What you have to do:
For the entries below, the result should be an exact transcription of the lines from the one with "Picture 6: 3-D, 16" up to and including the one with "Panel set 3: 3-D", and only those.

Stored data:
== Segment start ==
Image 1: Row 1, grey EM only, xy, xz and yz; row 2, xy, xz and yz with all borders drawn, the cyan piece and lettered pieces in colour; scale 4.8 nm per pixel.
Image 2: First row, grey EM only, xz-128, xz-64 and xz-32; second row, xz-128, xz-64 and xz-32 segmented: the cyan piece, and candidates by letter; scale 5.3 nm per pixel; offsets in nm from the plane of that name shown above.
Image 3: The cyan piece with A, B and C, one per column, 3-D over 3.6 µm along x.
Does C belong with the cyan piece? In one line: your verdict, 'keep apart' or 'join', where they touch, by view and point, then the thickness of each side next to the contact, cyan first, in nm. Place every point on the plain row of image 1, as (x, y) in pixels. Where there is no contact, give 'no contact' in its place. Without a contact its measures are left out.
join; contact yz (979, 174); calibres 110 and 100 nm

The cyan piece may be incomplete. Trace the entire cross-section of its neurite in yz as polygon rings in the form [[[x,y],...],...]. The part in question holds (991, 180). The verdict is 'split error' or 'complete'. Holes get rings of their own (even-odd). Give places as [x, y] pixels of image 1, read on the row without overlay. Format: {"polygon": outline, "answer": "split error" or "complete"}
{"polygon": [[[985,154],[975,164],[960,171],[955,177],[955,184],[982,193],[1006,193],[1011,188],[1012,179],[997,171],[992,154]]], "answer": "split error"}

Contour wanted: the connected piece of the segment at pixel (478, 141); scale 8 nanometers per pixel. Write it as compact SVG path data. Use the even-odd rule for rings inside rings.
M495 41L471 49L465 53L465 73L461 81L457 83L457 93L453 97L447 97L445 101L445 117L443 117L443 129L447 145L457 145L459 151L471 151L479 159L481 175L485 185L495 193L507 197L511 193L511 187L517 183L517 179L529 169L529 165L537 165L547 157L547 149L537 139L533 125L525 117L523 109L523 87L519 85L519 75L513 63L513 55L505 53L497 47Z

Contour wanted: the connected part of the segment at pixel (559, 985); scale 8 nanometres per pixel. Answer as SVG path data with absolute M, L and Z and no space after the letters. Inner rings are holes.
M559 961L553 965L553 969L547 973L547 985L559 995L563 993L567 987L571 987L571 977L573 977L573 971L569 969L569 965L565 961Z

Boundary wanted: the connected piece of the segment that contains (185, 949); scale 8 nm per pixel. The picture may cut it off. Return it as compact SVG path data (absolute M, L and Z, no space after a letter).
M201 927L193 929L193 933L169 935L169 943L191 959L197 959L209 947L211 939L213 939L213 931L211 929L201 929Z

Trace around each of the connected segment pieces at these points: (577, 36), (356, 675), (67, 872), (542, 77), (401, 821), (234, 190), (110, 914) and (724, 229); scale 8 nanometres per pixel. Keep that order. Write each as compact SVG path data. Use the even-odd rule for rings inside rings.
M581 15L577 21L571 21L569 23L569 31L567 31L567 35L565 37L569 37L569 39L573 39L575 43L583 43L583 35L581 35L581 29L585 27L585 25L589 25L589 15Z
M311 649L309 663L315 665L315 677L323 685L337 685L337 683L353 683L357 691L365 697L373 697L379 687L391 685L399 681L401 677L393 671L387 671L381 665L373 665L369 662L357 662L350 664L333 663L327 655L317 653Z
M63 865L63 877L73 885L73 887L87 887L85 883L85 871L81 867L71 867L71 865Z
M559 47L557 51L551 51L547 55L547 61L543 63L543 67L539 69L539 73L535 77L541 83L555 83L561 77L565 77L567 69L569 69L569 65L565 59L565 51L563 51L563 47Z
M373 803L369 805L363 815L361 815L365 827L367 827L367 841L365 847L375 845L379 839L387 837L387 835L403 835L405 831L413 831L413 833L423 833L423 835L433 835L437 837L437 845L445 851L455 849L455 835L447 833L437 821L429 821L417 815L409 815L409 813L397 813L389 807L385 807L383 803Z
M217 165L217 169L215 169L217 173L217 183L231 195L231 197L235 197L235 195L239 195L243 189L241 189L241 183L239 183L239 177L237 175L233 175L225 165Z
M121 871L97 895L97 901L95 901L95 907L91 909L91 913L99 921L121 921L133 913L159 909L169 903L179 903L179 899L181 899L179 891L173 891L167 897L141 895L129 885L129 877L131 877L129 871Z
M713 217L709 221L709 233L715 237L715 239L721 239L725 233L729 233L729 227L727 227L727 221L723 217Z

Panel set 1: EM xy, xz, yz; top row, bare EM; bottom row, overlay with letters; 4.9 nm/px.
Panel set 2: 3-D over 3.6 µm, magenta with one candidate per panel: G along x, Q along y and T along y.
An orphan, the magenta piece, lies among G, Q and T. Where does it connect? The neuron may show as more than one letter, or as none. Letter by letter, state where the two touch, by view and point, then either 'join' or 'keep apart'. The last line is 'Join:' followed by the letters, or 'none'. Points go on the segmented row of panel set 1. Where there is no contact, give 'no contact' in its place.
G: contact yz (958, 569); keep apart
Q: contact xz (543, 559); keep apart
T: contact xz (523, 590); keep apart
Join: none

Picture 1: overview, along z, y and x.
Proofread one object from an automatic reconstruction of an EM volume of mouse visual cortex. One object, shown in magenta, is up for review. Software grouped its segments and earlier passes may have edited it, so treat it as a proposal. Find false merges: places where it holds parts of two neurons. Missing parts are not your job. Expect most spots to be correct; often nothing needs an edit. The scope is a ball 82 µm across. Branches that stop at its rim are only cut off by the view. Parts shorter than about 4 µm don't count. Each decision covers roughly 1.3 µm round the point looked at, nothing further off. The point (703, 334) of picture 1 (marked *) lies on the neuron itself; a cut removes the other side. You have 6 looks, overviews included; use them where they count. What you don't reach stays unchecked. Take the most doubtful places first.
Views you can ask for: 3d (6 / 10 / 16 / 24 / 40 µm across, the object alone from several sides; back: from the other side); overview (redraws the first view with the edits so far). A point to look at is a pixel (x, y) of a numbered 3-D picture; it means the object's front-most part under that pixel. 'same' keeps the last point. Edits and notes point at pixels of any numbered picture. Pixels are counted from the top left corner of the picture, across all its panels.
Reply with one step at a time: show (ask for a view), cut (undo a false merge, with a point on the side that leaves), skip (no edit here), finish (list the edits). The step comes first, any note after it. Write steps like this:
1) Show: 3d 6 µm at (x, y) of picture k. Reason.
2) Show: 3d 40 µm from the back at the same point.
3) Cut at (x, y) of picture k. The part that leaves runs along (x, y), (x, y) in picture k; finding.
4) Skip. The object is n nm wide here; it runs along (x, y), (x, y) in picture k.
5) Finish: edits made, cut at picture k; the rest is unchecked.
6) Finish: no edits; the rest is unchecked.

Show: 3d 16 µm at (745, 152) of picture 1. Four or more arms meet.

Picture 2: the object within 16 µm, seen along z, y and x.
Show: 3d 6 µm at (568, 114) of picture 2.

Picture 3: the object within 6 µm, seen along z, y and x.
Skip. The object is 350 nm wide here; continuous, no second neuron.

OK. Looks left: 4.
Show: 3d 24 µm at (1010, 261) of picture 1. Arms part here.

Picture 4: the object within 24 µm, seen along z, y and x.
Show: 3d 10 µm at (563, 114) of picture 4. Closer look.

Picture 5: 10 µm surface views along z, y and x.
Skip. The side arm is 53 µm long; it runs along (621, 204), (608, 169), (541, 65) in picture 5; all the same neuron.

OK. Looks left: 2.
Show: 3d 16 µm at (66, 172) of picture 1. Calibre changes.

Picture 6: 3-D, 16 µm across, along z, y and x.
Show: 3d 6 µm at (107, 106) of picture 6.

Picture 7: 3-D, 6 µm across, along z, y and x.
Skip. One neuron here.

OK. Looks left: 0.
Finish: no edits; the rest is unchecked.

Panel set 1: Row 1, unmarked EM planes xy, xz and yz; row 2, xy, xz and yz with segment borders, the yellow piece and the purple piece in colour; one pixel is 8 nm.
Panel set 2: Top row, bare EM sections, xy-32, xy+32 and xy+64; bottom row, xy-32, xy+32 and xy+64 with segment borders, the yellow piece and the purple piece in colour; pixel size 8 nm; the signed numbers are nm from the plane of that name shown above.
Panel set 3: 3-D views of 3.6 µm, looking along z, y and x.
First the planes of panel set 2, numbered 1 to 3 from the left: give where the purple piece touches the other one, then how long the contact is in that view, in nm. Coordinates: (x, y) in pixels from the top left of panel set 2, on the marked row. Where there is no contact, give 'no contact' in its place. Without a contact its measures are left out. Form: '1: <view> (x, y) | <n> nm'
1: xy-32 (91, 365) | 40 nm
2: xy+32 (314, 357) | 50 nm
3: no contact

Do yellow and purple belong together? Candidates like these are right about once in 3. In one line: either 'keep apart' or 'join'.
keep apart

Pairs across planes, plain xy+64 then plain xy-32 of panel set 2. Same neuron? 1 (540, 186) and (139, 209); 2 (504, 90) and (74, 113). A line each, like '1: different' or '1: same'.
== Segment end ==
Response:
Picture 6: 3-D, 16 µm across, along z, y and x.
Show: 3d 6 µm at (107, 106) of picture 6.

Picture 7: 3-D, 6 µm across, along z, y and x.
Skip. One neuron here.

OK. Looks left: 0.
Finish: no edits; the rest is unchecked.

Panel set 1: Row 1, unmarked EM planes xy, xz and yz; row 2, xy, xz and yz with segment borders, the yellow piece and the purple piece in colour; one pixel is 8 nm.
Panel set 2: Top row, bare EM sections, xy-32, xy+32 and xy+64; bottom row, xy-32, xy+32 and xy+64 with segment borders, the yellow piece and the purple piece in colour; pixel size 8 nm; the signed numbers are nm from the plane of that name shown above.
Panel set 3: 3-D views of 3.6 µm, looking along z, y and x.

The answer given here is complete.